China’s call for a new international reserve currency may signal its concern at the dollar’s weakness and ambitions for a leadership role at next week’s Group of 20 summit, economists said.
Central bank Governor Zhou Xiaochuan this week urged the International Monetary Fund to create a “super-sovereign reserve currency.” The dollar weakened after the Federal Reserve said it would buy Treasuries and the U.S. government outlined plans to buy illiquid bank assets
“China is concerned about the potential for a slide in the dollar as the U.S. attempts to stimulate its economy,” said Mark Williams, a London-based economist at Capital Economics Ltd. The “rare” sight of a Chinese official attempting to reframe an international debate may be “a sign of China becoming more engaged,” he said.
Zhou’s comments may also signal ambitions for the yuan to play a bigger global role. The central bank this week signed a currency swap with Indonesia, adding to agreements since December with South Korea, Hong Kong, Malaysia and Belarus. It’s also preparing for trade settlement in the Chinese currency with Hong Kong, Macau and the Association of Southeast Asian Nations.

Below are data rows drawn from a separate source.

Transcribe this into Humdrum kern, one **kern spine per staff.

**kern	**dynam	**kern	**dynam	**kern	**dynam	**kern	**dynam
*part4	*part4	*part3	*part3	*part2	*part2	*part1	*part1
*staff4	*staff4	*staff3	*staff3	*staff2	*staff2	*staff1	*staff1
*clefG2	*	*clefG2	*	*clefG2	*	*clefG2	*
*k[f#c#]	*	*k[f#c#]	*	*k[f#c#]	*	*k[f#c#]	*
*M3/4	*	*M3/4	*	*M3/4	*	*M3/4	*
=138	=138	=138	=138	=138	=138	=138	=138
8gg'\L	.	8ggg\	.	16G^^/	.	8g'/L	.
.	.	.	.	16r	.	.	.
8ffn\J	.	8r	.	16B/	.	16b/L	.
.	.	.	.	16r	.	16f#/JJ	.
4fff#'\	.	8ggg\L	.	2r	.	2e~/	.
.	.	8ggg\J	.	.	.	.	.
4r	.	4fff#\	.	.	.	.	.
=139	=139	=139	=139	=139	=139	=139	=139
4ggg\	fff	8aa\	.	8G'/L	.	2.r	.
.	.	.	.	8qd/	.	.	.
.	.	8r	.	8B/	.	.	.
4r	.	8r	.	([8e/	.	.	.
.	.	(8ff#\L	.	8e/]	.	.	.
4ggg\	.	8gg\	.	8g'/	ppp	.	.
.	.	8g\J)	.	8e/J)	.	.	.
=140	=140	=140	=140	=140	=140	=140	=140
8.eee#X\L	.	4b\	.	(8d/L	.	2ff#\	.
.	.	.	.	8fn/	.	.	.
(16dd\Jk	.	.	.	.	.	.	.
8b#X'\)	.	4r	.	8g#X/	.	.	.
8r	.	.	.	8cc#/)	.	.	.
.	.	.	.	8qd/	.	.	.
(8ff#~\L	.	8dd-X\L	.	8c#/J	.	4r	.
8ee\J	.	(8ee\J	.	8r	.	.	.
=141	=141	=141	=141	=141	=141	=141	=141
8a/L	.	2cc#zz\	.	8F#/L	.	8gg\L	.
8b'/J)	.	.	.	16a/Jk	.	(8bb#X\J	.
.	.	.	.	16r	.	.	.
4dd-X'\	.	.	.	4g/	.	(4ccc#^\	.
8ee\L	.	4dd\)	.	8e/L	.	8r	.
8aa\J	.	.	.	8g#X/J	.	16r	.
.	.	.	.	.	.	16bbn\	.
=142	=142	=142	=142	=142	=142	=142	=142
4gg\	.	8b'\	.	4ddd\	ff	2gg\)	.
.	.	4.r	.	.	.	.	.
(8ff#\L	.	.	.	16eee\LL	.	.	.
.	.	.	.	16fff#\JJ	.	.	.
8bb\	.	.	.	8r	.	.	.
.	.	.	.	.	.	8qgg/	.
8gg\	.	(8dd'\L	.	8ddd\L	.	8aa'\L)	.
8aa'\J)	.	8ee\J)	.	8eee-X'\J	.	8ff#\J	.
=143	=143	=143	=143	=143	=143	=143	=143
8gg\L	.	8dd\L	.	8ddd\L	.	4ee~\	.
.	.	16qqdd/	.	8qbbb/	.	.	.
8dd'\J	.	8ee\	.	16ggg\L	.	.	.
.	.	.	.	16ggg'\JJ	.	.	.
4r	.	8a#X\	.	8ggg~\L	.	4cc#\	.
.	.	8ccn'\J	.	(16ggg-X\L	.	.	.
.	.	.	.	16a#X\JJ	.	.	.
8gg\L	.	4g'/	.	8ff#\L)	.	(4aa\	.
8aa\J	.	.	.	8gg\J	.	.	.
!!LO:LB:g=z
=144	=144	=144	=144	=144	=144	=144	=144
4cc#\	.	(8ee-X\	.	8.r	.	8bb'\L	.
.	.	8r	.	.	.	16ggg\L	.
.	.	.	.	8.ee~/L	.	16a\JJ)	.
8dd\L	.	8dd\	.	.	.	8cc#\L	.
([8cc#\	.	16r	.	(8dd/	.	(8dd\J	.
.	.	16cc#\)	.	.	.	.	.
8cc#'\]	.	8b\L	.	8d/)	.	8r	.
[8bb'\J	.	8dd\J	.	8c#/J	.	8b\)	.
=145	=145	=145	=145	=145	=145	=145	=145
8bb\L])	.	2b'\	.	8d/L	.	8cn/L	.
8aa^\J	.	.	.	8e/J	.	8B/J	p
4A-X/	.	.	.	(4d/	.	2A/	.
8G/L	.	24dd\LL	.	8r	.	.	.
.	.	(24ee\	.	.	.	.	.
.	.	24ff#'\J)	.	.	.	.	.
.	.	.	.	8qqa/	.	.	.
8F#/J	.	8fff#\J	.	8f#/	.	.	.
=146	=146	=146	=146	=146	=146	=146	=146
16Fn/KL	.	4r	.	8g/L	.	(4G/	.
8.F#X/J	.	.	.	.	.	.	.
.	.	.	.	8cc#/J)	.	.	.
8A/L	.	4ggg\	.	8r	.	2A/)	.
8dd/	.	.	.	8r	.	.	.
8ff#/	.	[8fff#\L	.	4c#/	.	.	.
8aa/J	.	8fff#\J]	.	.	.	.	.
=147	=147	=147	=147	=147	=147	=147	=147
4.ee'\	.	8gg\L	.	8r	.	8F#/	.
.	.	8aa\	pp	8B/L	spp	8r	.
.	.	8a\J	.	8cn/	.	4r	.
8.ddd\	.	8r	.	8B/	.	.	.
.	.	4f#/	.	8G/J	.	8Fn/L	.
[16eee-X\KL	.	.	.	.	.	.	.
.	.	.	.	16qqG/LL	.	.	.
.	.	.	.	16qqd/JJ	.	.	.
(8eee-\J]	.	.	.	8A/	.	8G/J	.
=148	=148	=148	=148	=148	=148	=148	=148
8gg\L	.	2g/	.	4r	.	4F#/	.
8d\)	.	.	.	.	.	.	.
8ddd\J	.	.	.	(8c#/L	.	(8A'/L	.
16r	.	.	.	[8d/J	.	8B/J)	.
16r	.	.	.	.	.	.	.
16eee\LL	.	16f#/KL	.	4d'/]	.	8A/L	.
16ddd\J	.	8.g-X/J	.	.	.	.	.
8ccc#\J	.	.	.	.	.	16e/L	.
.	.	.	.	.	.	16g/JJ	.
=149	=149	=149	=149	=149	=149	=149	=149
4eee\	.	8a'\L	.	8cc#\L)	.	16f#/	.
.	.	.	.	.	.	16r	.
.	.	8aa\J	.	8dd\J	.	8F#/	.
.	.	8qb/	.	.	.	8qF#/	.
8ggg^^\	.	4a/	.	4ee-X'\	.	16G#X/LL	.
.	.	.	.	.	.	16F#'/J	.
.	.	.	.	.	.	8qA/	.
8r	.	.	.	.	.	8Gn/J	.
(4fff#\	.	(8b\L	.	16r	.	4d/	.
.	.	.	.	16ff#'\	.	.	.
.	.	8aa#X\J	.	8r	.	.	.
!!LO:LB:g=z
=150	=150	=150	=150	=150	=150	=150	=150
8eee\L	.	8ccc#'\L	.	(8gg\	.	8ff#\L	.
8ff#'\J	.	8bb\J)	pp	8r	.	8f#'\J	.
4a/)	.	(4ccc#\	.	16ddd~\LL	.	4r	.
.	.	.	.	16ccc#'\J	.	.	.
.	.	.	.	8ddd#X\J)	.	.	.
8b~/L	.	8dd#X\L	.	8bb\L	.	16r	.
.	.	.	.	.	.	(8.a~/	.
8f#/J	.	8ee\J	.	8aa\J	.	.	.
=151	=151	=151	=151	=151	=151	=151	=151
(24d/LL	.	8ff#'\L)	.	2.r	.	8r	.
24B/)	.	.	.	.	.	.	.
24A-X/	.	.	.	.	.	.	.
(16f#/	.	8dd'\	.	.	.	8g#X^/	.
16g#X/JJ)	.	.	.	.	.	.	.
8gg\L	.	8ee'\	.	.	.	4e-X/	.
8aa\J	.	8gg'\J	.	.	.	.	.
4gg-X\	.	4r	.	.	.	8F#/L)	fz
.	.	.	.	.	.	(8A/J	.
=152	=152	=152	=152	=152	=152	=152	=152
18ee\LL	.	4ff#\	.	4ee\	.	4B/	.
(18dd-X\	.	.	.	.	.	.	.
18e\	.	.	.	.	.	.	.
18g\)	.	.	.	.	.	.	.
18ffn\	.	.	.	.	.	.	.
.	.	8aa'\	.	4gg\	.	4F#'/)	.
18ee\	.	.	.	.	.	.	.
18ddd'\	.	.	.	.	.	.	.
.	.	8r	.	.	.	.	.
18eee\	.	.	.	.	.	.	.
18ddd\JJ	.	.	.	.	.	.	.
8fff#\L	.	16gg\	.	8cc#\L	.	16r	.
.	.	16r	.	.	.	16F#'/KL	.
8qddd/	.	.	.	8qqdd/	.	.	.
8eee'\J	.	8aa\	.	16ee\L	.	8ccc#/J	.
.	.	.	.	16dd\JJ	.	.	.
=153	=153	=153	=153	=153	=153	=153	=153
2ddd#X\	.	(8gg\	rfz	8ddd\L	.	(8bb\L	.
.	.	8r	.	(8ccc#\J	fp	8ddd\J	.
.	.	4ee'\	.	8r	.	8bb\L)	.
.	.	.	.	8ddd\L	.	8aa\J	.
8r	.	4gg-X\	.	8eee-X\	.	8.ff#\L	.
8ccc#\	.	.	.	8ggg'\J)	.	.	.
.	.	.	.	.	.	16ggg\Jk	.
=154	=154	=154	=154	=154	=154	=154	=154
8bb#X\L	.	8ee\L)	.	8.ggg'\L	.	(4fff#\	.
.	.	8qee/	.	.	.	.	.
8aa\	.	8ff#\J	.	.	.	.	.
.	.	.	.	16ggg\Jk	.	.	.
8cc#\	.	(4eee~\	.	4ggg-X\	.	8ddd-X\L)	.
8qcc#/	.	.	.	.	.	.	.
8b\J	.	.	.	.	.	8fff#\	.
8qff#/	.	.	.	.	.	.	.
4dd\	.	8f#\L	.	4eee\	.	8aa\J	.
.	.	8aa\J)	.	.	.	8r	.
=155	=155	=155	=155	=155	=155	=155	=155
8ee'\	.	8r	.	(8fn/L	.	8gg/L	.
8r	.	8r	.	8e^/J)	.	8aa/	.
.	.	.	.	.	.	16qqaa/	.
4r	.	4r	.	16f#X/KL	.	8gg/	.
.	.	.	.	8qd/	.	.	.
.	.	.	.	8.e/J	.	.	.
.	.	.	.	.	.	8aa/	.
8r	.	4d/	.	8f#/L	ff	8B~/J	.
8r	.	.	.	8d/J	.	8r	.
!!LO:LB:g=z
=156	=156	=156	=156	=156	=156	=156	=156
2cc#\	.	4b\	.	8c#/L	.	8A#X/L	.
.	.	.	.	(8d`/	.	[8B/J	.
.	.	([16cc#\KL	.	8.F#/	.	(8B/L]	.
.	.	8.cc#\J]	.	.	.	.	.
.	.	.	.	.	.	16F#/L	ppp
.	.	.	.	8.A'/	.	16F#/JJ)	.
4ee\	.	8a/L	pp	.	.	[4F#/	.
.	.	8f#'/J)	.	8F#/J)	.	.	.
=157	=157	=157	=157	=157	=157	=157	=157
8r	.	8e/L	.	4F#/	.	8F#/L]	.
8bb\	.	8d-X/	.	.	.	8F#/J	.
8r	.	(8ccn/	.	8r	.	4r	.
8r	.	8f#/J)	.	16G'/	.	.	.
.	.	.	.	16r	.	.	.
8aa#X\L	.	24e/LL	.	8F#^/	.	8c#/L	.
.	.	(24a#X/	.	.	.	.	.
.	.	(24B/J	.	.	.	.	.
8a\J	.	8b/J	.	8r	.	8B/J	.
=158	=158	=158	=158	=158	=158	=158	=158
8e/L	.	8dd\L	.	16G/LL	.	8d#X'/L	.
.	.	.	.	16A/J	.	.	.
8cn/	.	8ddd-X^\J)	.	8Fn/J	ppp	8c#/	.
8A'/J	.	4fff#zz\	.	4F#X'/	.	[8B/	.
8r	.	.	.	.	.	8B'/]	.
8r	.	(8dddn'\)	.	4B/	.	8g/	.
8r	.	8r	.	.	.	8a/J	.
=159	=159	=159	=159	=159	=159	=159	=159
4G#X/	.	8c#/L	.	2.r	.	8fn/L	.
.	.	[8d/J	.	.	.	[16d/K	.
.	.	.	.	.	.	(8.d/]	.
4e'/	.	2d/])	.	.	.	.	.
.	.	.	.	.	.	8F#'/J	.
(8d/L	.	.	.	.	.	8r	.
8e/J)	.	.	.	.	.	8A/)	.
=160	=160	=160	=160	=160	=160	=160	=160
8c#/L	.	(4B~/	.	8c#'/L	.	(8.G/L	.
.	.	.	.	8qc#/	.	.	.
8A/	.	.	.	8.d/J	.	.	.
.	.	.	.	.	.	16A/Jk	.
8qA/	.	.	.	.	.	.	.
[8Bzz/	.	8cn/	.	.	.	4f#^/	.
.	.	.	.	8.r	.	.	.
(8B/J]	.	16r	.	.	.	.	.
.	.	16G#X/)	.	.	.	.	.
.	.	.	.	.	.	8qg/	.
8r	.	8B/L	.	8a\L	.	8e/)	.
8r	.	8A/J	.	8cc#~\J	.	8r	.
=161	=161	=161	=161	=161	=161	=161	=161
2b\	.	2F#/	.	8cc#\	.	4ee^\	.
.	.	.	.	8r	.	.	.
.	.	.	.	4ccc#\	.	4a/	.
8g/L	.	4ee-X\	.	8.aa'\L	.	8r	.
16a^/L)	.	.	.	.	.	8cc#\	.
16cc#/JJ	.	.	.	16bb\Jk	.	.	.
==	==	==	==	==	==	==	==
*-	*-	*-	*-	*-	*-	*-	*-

“There is concern and even frustration among top policymakers in Beijing about China’s high exposure to U.S. dollar-denominated financial assets,” said Brian Jackson, senior strategist at Royal Bank of Canada in Hong Kong.
Yuan forwards rose the most in three months with traders betting on appreciation for the first time since September on speculation that the U.S. policies will weaken the dollar. The 12-month forward rate gained 0.9 percent.